VHS-Kassetten sind längst passé und den DVDs und Blue Rays schlägt auch schon das Totenglöckchen. Mit ihnen verschwindet das letzte materielle Substrat des Films. Die Streamingangebote entziehen sich sowieso jeder haptischen Berührung. Aber es scheint, dass die jüngeren Vertreter des steirischen Filmes auch sehr gut ohne diesen Zugang auskommen. Die ausgewählten Filmbeispiele zeigen eine große thematische und formale Bandbreite und sind von einer technischen Geläufigkeit, die während unserer Pionierphase vor 40 Jahren undenkbar war. Keine Rede davon, dass keine guten Filme mehr gemacht würden; die Frage ist nur, wie schwer es bei dem überreichen Angebot an Filmen für den einzelnen ist, ein Standing zu erringen und zu halten.

Als ich dann „die Prunkstiege des Palais Herberstein hinunterstieg, fragte ich mich, ob es Beziehungswahn war, der mich einen Zusammenhang zwischen „Film und Kino“ und „The Card Counter“ sehen ließ, zu dem ich nun ins KIZ Royal hetzte. Selten hatte ich in einer Ausstellung so oft den Wunsch nach einem Katalog  gehört. Das mochte an den vielen Perspektiven der Ausstellung liegen, die aus dem Stoff unserer Träume zusammengesetzt war. Oder daran, dass wir uns gern an Fakten halten, sobald wir aus dem Schlaf erwachen, der unser Leben umschließt. Was hatte Kracauer wohl mit „The Redemption of Physical Reality“, „Die Errettung der äußeren Wirklichkeit“, diesem Untertitel seiner berühmten „Filmtheorie“ gemeint?

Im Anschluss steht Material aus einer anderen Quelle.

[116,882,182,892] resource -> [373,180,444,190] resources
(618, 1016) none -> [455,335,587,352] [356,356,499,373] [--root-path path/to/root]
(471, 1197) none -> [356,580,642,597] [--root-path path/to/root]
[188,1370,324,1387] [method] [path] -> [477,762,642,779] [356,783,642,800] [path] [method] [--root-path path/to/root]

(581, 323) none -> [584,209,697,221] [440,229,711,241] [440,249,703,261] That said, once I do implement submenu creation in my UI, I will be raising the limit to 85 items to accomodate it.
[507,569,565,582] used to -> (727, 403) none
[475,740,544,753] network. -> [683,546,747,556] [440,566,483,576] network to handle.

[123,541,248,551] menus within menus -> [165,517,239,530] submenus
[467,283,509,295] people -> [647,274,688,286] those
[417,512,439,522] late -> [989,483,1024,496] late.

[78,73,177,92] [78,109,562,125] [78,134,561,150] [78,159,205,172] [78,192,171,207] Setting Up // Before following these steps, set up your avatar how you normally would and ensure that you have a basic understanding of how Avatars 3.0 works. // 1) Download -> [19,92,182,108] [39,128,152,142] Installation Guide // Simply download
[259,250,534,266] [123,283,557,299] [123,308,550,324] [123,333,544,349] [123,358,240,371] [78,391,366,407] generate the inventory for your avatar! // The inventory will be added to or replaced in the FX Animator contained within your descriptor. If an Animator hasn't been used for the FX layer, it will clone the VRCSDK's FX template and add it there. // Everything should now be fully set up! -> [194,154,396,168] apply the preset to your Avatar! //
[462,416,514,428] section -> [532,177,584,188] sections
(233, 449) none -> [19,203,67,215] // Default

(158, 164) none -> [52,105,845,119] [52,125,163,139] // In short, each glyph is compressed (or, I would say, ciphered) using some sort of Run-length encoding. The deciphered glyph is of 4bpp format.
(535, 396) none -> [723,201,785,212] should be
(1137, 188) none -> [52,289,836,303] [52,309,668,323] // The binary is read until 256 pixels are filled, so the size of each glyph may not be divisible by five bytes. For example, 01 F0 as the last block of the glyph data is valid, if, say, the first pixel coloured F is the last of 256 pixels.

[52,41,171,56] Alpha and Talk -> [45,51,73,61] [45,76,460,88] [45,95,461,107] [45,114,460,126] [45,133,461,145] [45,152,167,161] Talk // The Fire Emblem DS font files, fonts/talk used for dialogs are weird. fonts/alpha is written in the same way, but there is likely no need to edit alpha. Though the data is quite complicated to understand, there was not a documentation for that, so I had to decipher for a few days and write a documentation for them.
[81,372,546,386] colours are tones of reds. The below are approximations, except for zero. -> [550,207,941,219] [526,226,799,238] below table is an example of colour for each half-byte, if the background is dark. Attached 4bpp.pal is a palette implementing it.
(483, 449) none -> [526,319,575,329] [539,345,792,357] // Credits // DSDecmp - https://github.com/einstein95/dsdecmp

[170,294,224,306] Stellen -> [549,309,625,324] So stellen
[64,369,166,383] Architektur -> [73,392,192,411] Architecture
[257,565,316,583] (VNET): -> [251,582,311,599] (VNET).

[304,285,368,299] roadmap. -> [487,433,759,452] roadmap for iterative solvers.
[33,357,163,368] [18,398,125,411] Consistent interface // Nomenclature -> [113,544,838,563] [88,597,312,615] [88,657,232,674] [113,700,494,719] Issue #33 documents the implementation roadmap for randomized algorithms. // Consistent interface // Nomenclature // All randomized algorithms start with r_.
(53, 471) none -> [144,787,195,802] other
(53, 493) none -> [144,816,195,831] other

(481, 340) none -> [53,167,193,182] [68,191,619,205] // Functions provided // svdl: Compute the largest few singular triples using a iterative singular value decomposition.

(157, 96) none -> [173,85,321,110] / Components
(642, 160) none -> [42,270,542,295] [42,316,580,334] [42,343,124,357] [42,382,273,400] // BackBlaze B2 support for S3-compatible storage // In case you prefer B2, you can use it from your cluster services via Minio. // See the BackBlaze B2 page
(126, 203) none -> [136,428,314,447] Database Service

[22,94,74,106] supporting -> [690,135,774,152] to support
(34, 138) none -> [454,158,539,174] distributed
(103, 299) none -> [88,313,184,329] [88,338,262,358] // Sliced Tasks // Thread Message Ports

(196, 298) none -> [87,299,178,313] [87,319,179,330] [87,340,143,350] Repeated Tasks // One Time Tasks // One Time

Ich schaffte es dann noch rechtzeitig zu „The Card Counter“, der zu den besten Filmen des mittlerweile achtzigjährigen Paul Schrader gehört. Wir hatten den Regisseur vor Jahrzehnten ins Forum Stadtpark eingeladen, auch deswegen war ich neugierig auf diesen Film. Es geht in ihm um einen US-Folterknecht, der wegen Abu Ghuraib eine zehnjährige Gefängnisstrafe verbüßt und sich danach als schuldgepeinigter Berufskartenspieler in einer unauffälligen Existenz versteckt. Aber er wird von der Vergangenheit eingeholt, wie ich von der Ausstellung „Film und Kino“. Der Card Counter tötet den davon gekommenen Mastermind der Foltertruppe und wird erneut eingesperrt. Die schon zitierte letzte Einstellung zeigt wieder die Berührung zweier Hände, die durch die Glasscheibe des Gefängnisses voneinander isoliert sind – das ultimative Bild einer Sehnsucht nach unerreichbarer Nähe. Wie immer geht es um Sündenfall, Verdammung und Erlösung. Es scheint, als ob große Künstler immer den gleichen Film drehen, den gleichen Roman schreiben, das gleiche Bild malen. Aber ironischerweise sind in diesem letzten Eigenzitat Schraders die aufgeklebten Nägel der schwarzen Geliebten des Card Counters extrem lang.